No White Picket Fence

A Verbatim Play about Young Women’s Resilience through Foster Care

by Robin C. Whittaker & Sue Mckenzie-Mohr

tagged: canadian, child abuse, women authors
Description

A powerful verbatim play about young women’s resilience through foster care, drawn from in-depth interviews. No White Picket Fence stems from a research project conducted by social work professor Sue McKenzie-Mohr with ten individuals who, as girls, grew up in the foster-care system and now identify in their own ways as living well. The play’s dialogue is entirely verbatim, lending the play its hyperreal feel, and giving voice to typically marginalized perspectives from those at the heart of the youth-in-care system. No White Picket Fence follows the women’s unique stories in their own words, from their experiences before being taken into care through their time in the system and on into their current lives navigating the world as young adults. Their stories are raw, characterized by times of turmoil and suffering in their original family homes and later during impermanent arrangements in foster care and group homes. And yet these women’s stories also highlight their persistent efforts to move toward living well on their own terms.

Above all, these are stories about resistance, resilience, and the enduring strength of the human spirit. No White Picket Fence sheds light on the urgent need for greater and sustained efforts to improve a care system that struggles to meet the basic needs of the youth it is mandated to protect and nurture. The voices in No White Picket Fence tell stories that need to be heard, stories we all need to hear.

About the Authors
Robin C. Whittaker is associate professor of drama at St. Thomas University. He has written extensively on theatre in Canada and has taught, directed, and dramaturged at universities across the Canada.

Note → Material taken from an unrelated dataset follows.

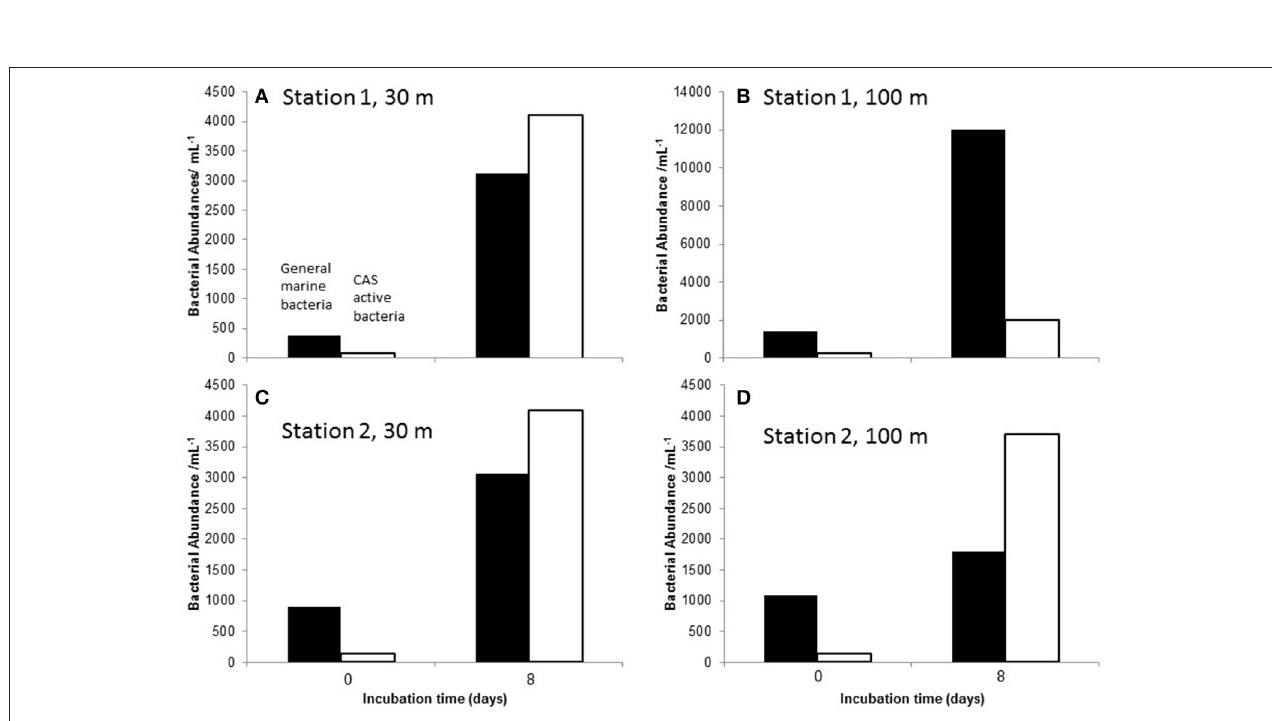
FIGURE 4 | The number of heterotrophic marine bacteria (MA, black bars) and CAS active bacteria (unfilled bar) at the start (day 0) and the end of incubation period [day 8, or day 7 station 1 (A,B) and station 2 (C,D) respectively]. Note different scale in (B) .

Before accepting a faculty position in the School of Social Work at St. Thomas University in 2003, Suzanne McKenzie-Mohr was in practice for fifteen years in shelters, hospitals, and counselling centres. Her scholarly interests and publications address youth experiences of homelessness and the care system, sexualized violence, and politicized framings of trauma. Sue co-edited Women Voicing Resistance: Discursive and Narrative Explorations (Routledge) with Michelle N. Lafrance, which received the Association for Women in Psychology’s 2015 Distinguished Publication Award. A founding member of the Centre for Interdisciplinary Research on Narrative, her scholarship has been published in such journals as Feminism & Psychology, Qualitative Social Work, and the Journal of Sociology and Social Welfare. Her community involvement includes work with such agencies as the Fredericton Sexual Assault Centre, Partners for Youth, and the Fredericton Downtown Community Health Centre. Most recently Sue has settled in Western Canada.
Contributor Notes

Before accepting a position at St. Thomas University (2003), Sue McKenzie-Mohr was a social worker for 15 years working in shelters, hospitals, and counselling centres. Her scholarly interests include youth experiences of the care system/homelessness, politicized framings of trauma, and women’s/girls’ experiences of sexualized violence. Sue co-edited Women Voicing Resistance (Routledge) with Michelle Lafrance, for which they won the 2015 Distinguished Publication Award (Association for Women in Psychology). Sue’s engagement in community focuses on supporting efforts by agencies whose purpose is to address violence and oppression in the lives of women and youth.